:: DIRECTIONS FOR THIS TASK ::
Rewrite the entries from the line with "Q: What is the" up to and including the line with "Q: Determine how many towels are present.", swapping "bouquet" for "arrangement" and keeping everything else the same. Leave the pictures out.
--- BEGIN PROVIDED RECORDS ---
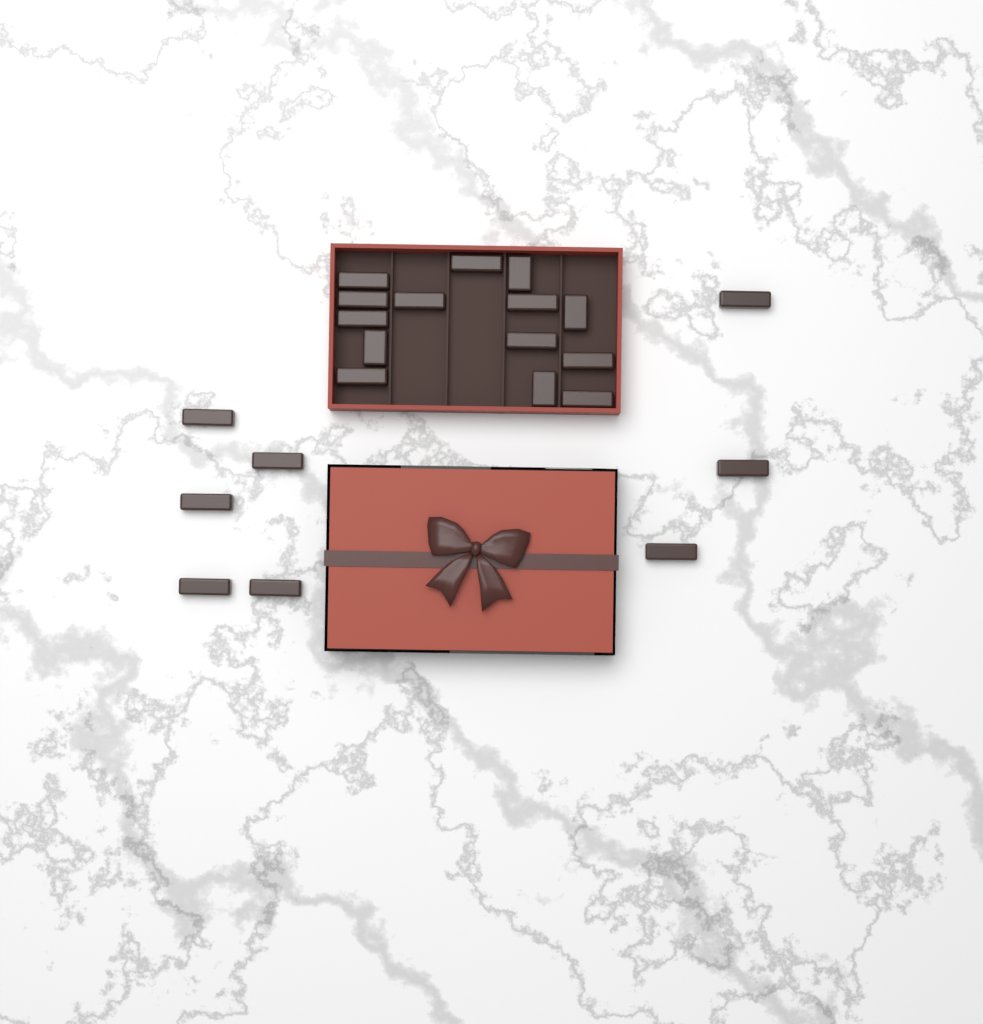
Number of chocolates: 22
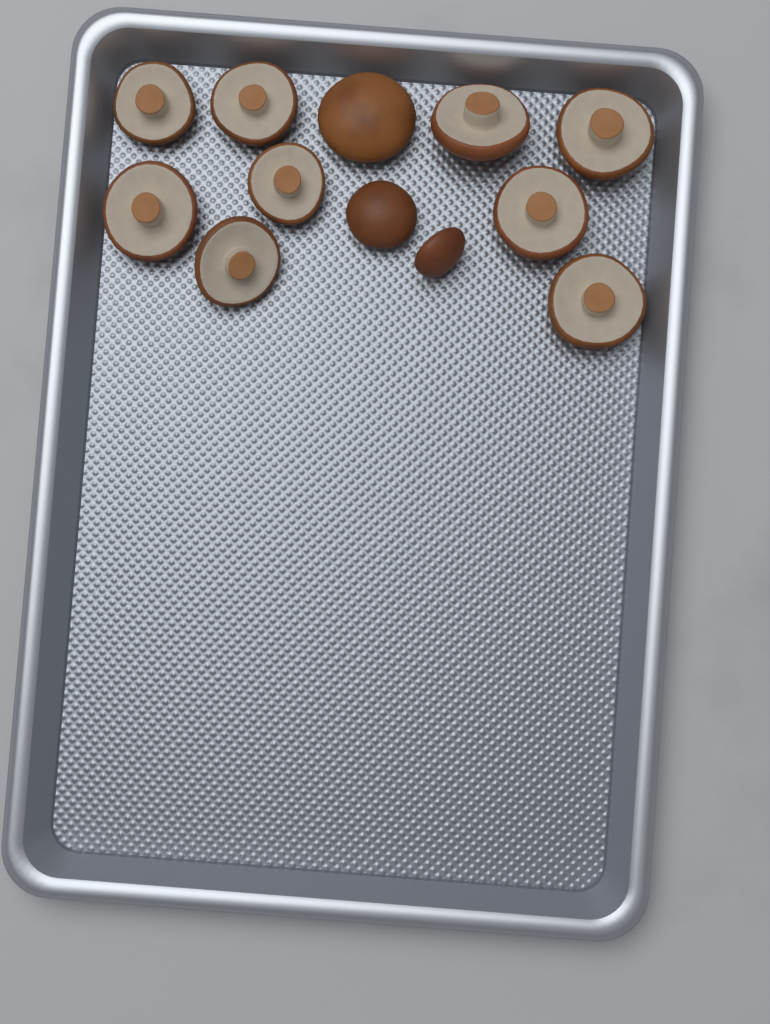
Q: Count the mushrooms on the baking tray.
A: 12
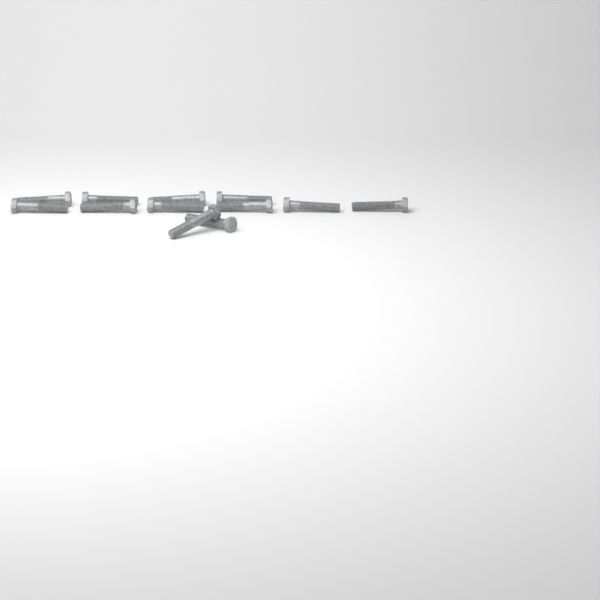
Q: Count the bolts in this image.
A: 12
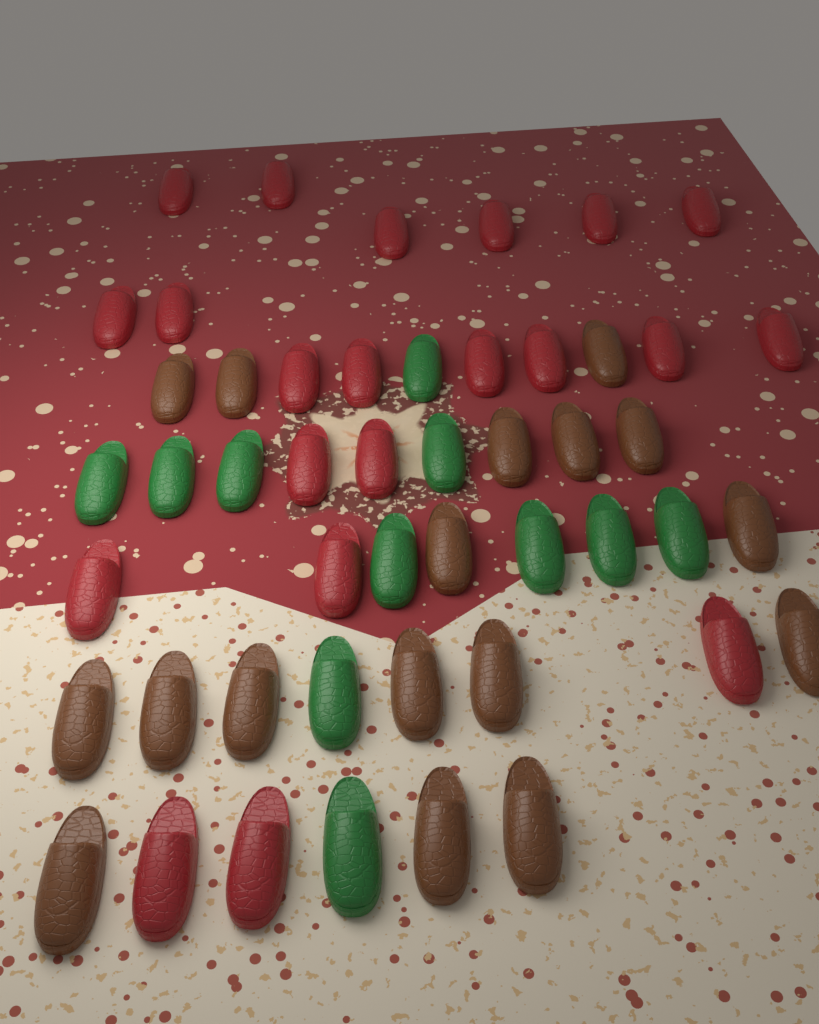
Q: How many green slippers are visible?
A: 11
--- END PROVIDED RECORDS ---
--- BEGIN PROVIDED RECORDS ---
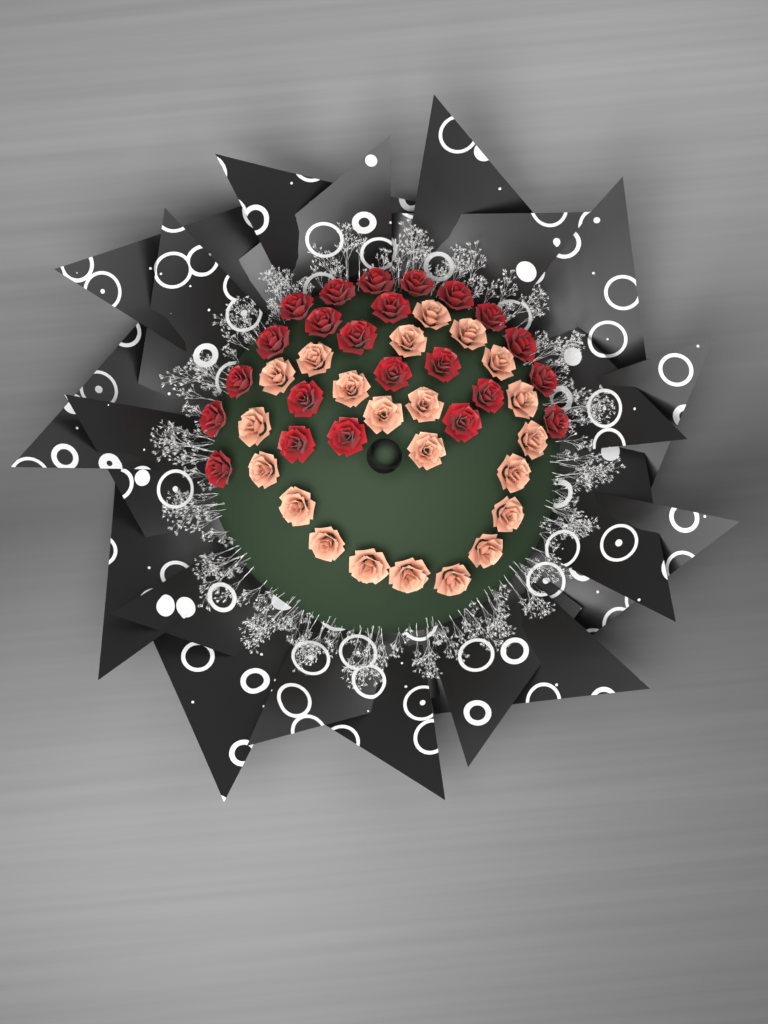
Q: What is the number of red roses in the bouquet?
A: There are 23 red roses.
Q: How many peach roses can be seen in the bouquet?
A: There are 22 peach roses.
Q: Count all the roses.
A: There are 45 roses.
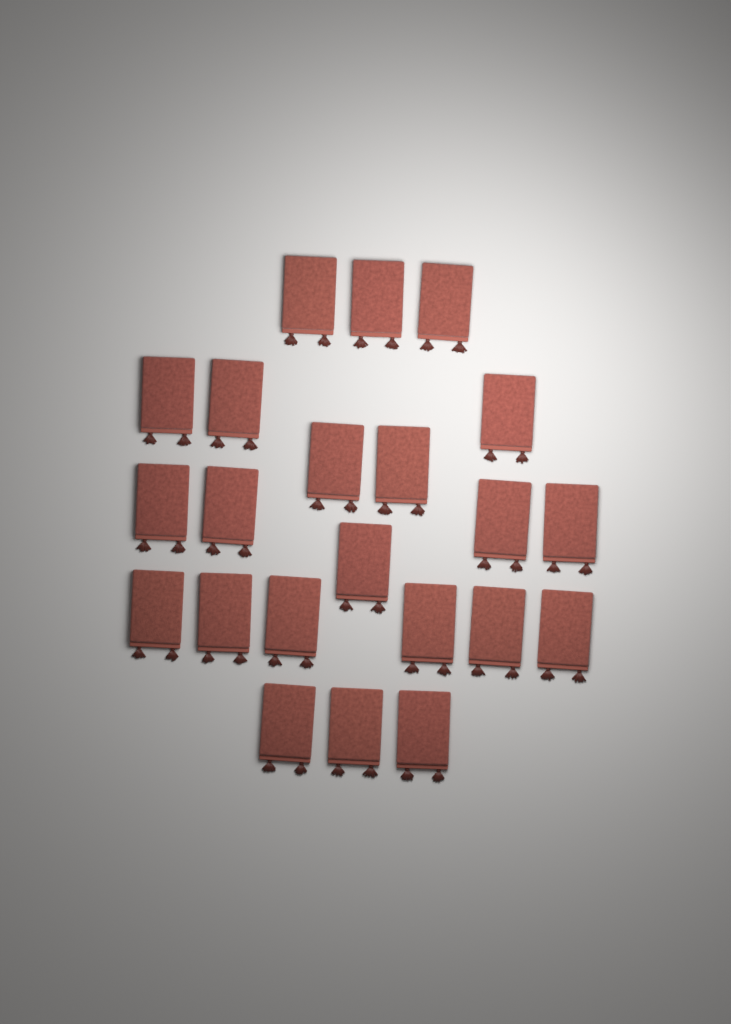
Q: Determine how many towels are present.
--- END PROVIDED RECORDS ---
:: THE ANSWER ::
Q: What is the number of red roses in the arrangement?
A: There are 23 red roses.
Q: How many peach roses can be seen in the arrangement?
A: There are 22 peach roses.
Q: Count all the roses.
A: There are 45 roses.
Q: Determine how many towels are present.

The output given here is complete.